Under Rule of Practice 401(d)(1), an aggrieved person may move to stay an SRO action reviewable under Exchange Act Section 19(d). A stay is an "extraordinary remedy," and the moving party bears the burden of establishing that relief is warranted. In deciding whether to grant a stay, the Commission traditionally considers the following four factors: (i) the likelihood that the moving party will eventually succeed on the merits of the appeal; (ii) the likelihood that the moving party will suffer irreparable harm without a stay; (iii) the likelihood that another party will suffer irreparable harm as a result of a stay; and (iv) a stay's impact on the public interest. While a movant need not necessarily establish that success on the merits is more likely than not, it must show at least "a fair prospect" of success, or demonstrate "that it has raised a serious legal question on the merits." And, where a movant shows less than a strong likelihood of success, it must show "that the other factors weigh heavily in its favor."

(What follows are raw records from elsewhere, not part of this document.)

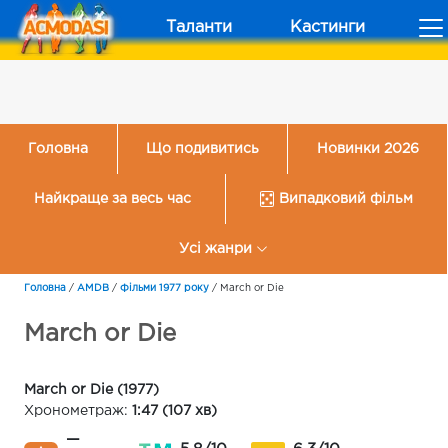
Таланти
Кастинги
Головна
Що подивитись
Новинки 2026
Найкраще за весь час
Випадковий фільм
Усі жанри
Головна
/
AMDB
/
Фільми 1977 року
/
March or Die
March or Die
March or Die (1977)
Хронометраж:
1:47 (107 хв)
—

KJM has failed to satisfy its burden. Rather than addressing any of the stay factors outlined above, KJM's motion merely asserts that it has engaged and paid auditors and awaits the results of the audit. Its reply brief repeats the same representation. But far from demonstrating a likelihood of success on the merits, or even a serious legal question, KJM's briefing confirms that its annual audit report remains delinquent nearly eight months after its initial due date. 

For the first time in its reply brief, KJM asserts that it will suffer irreparable harm from FINRA's expulsion because it cannot function as a broker-dealer and because the expulsion will harm its reputation. "G]enerally, any argument raised for the first time in a reply brief shall be deemed to have been waived." In any case, KJM's assertion does not establish that a stay is warranted.

As discussed above, even under the view that a stay may be granted absent a showing of a strong likelihood of success on the merits, courts agree that the movant must show not only that the other factors weigh heavily in its favor but also that it has at least "raised a 'serious legal question' on the merits." In other words, "even if a movant demonstrates irreparable harm that decidedly outweighs any potential harm to the [stay opponent] if a stay is granted, [it] is still required to show, at a minimum, 'serious questions going to the merits.' " We need not determine, therefore, whether KJM has shown that it will be irreparably harmed absent a stay because it has not shown that its appeal presents a serious legal question.  

In denying KJM's Motion to Stay, the SEC further noted that the Audited Annual Report at issue safeguards the investing public and permitting the firm to continue to participate in the securities industry in the absence of such a filing "poses substantial risks to investors and the public."